- [How to complete this task] Given the entries that follow, write out exactly the lines starting at the one containing "focal_mm: 4" and ending at the one containing "f_number: 6.3", both ends included, and only those.

** Opening Available data block **

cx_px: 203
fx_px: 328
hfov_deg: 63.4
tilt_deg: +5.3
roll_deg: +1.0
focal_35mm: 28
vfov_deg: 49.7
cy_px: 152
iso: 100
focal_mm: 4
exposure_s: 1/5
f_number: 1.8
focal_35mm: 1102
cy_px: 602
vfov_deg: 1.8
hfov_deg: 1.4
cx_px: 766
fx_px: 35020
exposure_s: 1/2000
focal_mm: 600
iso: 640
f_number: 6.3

** Closing Available data block **
** Opening Available data block **

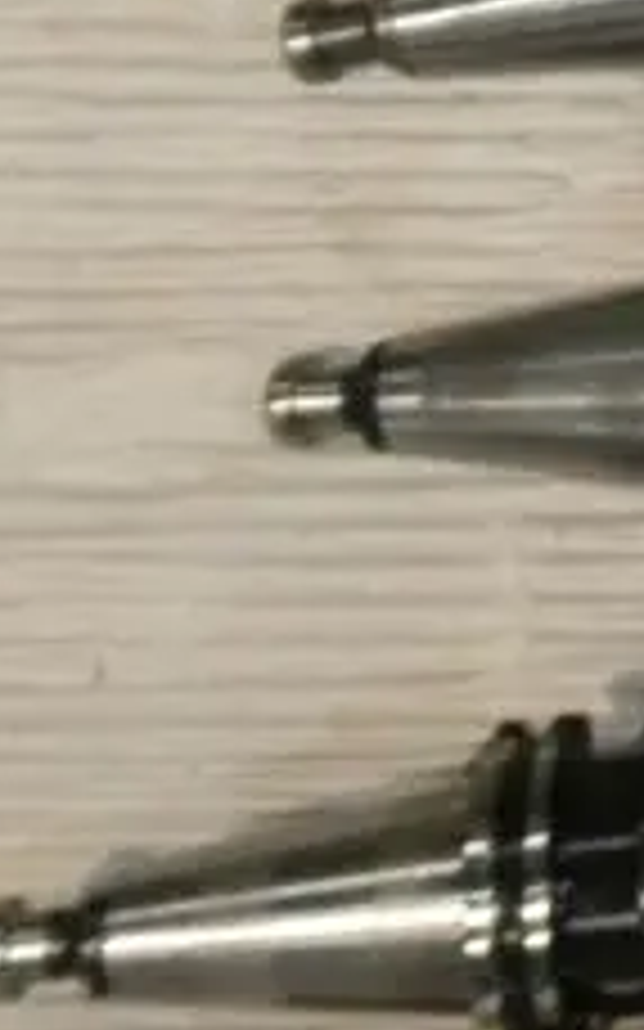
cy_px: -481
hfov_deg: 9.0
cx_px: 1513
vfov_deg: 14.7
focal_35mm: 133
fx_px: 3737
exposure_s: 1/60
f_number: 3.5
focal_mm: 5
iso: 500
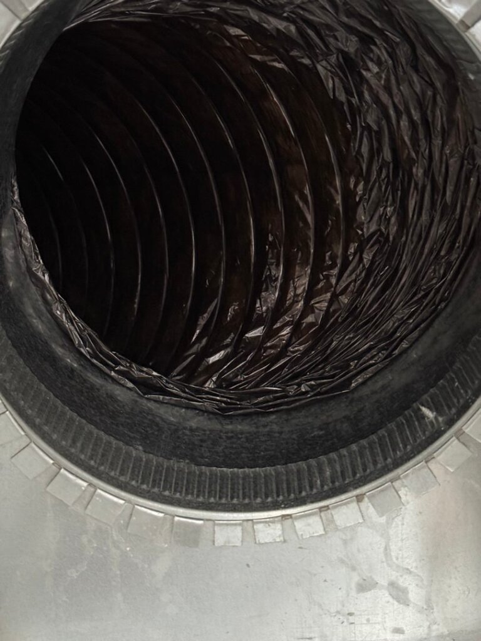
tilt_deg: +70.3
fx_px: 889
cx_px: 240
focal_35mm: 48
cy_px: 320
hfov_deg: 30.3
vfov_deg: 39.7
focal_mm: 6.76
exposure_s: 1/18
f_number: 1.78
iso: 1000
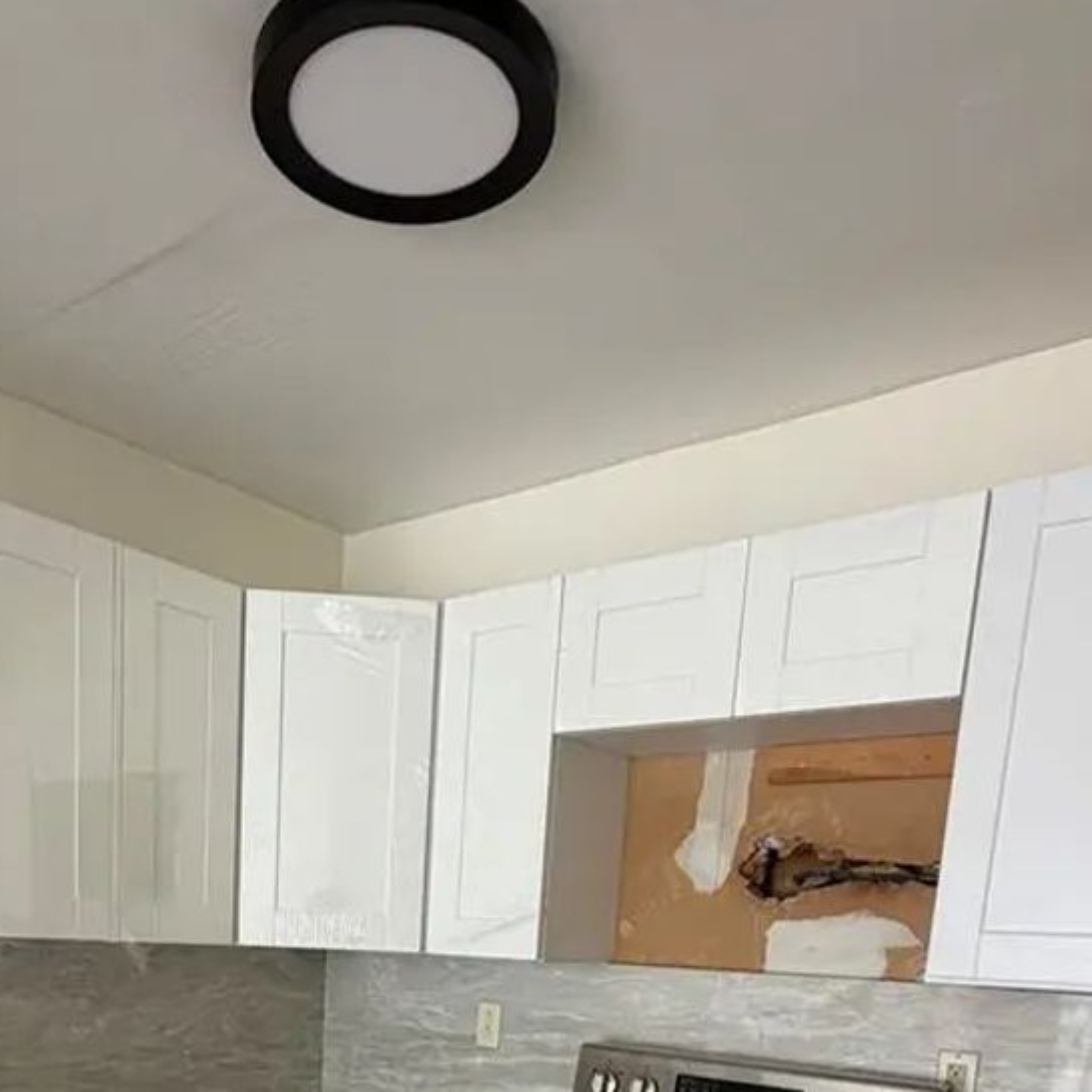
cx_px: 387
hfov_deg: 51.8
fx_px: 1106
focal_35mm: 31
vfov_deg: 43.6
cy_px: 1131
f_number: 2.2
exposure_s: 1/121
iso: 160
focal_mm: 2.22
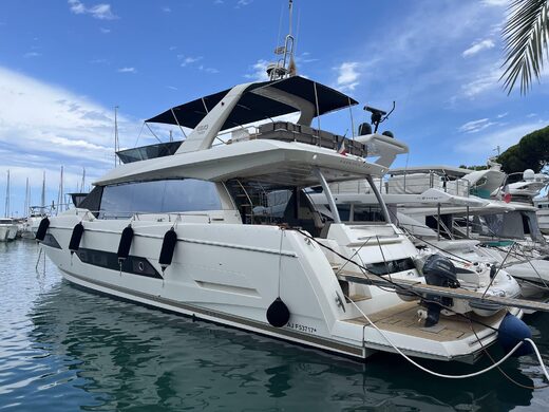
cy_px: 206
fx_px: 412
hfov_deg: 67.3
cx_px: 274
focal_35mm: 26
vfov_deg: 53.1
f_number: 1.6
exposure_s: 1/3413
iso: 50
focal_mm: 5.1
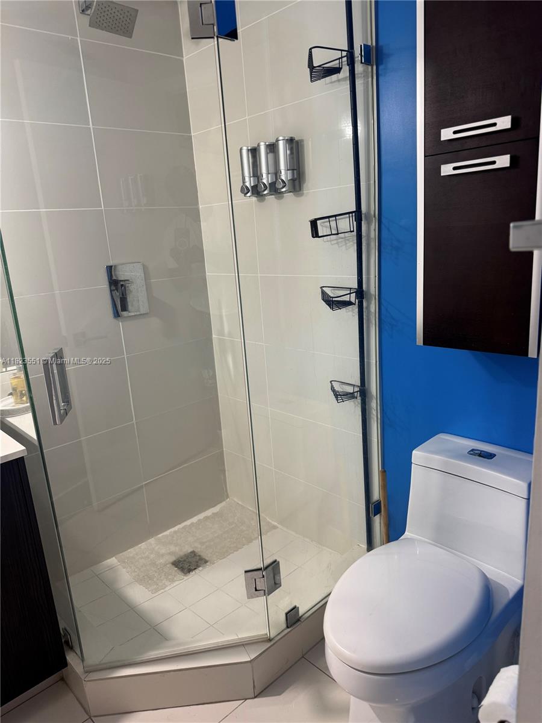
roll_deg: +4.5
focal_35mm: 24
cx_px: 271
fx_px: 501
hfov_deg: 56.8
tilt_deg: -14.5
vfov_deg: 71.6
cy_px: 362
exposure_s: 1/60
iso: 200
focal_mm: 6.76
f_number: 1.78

** Closing Available data block **

- [Finished task]
focal_mm: 4
exposure_s: 1/5
f_number: 1.8
focal_35mm: 1102
cy_px: 602
vfov_deg: 1.8
hfov_deg: 1.4
cx_px: 766
fx_px: 35020
exposure_s: 1/2000
focal_mm: 600
iso: 640
f_number: 6.3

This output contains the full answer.